Notice that the top-level stack frame has the address 0x104169a40
(hexadecimal). When we call f()
, the address of stack frame for f()
is 0x117a78580
, but the address of the calling frame is 0x104169a40
—that’s precisely the address of the top-level stack, from which f()
was called.
When f()
calls g()
, another frame is pushed onto the stack. The address of this frame is 0x117a78e40
, and the address of the calling frame is 0x117a78580
—that’s precisely the address of the stack frame for f()
, from which g()
was called.
When g()
calls h()
, another frame is pushed onto the stack. The address of this frame is 0x117a79000
, and the address of the calling frame is 0x117a78e40
—that’s precisely the address of the stack frame for g()
, from which h()
was called.
Notice too that the value of the argument passed to h()
is one. That’s the original value that was passed to f()
in the very first call.
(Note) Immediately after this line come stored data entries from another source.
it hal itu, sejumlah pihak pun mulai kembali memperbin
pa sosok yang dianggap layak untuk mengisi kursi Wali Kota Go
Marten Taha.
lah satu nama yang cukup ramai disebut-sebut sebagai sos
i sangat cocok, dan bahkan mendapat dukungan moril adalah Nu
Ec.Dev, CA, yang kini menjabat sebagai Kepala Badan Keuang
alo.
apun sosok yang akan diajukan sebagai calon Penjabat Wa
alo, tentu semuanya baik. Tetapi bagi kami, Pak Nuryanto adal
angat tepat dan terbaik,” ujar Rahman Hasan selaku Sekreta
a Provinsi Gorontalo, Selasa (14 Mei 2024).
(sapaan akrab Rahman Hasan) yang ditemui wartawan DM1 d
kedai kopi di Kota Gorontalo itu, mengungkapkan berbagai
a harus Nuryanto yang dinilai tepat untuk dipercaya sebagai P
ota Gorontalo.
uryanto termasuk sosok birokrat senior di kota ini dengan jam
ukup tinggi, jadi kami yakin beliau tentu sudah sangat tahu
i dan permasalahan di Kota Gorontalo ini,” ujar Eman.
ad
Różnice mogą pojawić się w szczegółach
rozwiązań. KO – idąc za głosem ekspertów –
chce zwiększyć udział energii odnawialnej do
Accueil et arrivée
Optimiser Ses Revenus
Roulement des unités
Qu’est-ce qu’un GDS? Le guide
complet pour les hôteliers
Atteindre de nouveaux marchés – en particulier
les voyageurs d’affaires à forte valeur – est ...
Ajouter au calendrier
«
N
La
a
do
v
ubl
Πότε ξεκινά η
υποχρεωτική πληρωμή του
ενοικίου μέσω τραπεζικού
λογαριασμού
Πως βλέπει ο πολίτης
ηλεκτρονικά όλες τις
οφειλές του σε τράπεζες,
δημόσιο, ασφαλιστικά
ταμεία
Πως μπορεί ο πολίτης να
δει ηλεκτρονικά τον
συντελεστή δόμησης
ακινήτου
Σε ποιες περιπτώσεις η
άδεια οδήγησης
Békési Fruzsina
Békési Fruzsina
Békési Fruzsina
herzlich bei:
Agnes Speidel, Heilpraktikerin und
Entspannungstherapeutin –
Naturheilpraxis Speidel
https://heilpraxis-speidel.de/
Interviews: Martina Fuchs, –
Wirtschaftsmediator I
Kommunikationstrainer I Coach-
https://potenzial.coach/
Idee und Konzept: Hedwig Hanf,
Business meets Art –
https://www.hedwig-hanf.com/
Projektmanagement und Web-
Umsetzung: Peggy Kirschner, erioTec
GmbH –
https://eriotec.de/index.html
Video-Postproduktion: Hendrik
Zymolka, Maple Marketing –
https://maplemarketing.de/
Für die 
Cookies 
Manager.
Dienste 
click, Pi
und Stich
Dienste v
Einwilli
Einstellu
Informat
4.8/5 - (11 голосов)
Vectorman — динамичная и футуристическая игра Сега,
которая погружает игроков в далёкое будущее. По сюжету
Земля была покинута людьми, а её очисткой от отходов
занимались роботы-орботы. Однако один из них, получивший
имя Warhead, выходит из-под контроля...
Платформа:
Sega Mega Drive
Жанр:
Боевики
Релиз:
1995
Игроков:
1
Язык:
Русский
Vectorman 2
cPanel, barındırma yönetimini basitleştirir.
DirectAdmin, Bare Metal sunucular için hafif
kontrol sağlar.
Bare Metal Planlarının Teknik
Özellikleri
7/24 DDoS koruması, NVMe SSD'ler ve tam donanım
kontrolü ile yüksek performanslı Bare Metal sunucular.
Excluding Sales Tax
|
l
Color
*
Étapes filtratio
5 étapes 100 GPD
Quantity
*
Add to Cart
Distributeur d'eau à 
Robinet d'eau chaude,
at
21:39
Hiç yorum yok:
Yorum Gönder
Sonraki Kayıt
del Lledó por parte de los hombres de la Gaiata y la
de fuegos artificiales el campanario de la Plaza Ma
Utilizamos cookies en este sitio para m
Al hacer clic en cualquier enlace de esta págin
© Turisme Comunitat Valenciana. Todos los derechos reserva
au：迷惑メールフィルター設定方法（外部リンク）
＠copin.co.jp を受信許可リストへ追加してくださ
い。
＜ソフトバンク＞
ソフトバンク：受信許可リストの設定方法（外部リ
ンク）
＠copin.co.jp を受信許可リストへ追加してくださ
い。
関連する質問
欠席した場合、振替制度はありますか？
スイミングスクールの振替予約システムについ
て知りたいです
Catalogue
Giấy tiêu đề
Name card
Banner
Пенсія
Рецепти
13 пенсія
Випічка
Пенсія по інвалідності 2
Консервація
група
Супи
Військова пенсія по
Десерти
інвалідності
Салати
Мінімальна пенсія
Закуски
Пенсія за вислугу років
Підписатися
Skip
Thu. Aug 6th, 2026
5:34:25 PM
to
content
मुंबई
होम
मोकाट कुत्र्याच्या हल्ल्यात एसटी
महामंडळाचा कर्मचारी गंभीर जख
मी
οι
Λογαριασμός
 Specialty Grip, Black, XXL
That value is passed all the way to this point, then h()
does its work and returns the result to g()
, g()
does its work and returns the result to f()
. Then f()
does its work, and the result is returned to the top level. This process is referred to as stack unwinding.
So the stack serves to keep track of all the nested calls and provides context for each call. The “back” addresses included in each stack frame are like a trail of breadcrumbs, letting Python know where to go as the stack unwinds.
This mechanism is used in Python and other languages, so (I hope) you see how useful a stack can be!